Governments demand companies allow access to data, or else | Cyber Security

A decades-old alliance of national intelligence partners promised to get at encrypted data last week, whether tech companies helped them or not.

Australia, Canada, New Zealand, the United Kingdom and the United States released a joint statement calling on tech companies to help them access data when authorised by the courts – or else.

The alliance of countries is known as the Five Eyes, and it was formed after the Second World War as a collaborative effort to share intelligence information. The group released an Official Communiqué at a meeting last week, outlining several broad goals. One of these goals involved increasing government powers to target encrypted data when the courts authorized it (a concept known as ‘lawful access’).

The group went into more depth in its Statement of Principles on to Evidence and Encryption, released at the same time. The document starts off conciliatory enough, arguing that encryption is necessary:

Encryption is vital to the digital economy and a secure cyberspace, and to the protection of personal, commercial and government information.

Then came the common refrain: You can have too much of a good thing.

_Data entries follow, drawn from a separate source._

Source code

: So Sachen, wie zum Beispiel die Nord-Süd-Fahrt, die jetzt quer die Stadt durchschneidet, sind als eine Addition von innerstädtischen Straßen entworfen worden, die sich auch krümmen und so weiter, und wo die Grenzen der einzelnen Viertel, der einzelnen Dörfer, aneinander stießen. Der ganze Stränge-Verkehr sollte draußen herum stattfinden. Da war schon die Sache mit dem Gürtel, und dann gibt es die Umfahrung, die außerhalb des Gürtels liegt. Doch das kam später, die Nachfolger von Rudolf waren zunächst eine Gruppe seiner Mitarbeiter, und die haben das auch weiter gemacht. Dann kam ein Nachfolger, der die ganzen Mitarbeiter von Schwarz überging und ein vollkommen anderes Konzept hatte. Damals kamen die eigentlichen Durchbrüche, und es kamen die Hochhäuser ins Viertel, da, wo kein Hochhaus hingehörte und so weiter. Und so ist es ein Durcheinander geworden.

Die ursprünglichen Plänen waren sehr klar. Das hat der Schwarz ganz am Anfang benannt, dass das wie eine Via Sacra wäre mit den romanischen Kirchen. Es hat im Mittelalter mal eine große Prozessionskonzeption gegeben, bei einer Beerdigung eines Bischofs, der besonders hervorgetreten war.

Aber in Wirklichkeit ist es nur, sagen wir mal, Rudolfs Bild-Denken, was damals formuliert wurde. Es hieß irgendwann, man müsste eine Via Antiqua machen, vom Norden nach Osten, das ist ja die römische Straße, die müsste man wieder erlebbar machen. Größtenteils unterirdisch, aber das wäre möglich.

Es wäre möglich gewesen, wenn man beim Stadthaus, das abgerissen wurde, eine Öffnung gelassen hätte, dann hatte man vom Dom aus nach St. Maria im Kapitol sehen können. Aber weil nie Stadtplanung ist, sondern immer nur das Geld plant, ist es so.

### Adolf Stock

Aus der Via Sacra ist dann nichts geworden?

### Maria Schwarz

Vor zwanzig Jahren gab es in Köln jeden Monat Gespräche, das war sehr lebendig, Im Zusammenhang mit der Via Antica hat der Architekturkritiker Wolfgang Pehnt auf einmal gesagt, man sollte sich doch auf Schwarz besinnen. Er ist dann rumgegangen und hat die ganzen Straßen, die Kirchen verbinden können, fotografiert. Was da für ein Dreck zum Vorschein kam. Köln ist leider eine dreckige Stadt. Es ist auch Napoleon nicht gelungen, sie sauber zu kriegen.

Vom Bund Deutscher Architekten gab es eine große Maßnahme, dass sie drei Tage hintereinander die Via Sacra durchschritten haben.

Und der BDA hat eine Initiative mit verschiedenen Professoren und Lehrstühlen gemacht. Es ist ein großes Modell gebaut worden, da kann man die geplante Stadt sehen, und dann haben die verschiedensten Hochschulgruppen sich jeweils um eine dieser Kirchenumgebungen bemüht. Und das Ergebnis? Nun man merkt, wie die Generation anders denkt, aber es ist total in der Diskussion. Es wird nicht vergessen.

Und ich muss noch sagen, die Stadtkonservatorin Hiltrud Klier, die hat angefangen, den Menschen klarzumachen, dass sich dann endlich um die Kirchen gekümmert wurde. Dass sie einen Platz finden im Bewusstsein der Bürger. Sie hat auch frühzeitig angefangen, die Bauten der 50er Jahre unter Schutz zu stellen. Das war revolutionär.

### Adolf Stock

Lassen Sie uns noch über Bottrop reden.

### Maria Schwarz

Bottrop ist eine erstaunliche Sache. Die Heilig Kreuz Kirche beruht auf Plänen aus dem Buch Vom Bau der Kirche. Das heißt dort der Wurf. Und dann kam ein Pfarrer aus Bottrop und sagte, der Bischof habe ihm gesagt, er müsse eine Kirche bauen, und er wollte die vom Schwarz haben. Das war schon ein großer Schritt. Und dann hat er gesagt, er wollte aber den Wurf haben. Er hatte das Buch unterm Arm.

However, the increasing use and sophistication of certain encryption designs present challenges for nations in combatting serious crimes and threats to national and global security.

The same encryption that protects legitimate information is also protecting criminals, the statement said, adding that while privacy laws are important, the authorities need a way to access communications when a court has allowed it. The countries’ reasoning here is that the same principles have applied to searches of homes and other physical spaces for years. They want the same warrant principles to apply in cyberspace.

The unified governments set out three principles. One reinforced the rule of law, explaining that governments must follow due process when accessing data.

Assuming they do that, though, another principle says that technology product and service providers – including carriers, device manufacturers or over-the-top service providers – have a responsibility to help governments access the data that they need. These companies should assist governments in getting access to data, the statement said, adding that situations where governments cannot access information with the courts’ consent should be rare.

The final principle has the stinger. Entitled ‘Freedom of choice for lawful access solutions’, it encourages companies to “voluntarily establish lawful access solutions to their products and services that they create or operate in our countries”. But what if they don’t volunteer?

Should governments continue to encounter impediments to lawful access to information necessary to aid the protection of the citizens of our countries, we may pursue technological, enforcement, legislative or other measures to achieve lawful access solutions.

So there it is. must help governments gain lawful access to data, or else.

The Five Eyes’ approach to lawful access appears conflicted. On the one hand, its Communiqué says:

The five countries have no interest or intention to weaken encryption mechanisms.

On the other hand, its statement on encryption appears to advocate exactly that. Should encryption be removed during transit to allow Fives Eyes access to data, that encryption is weakened.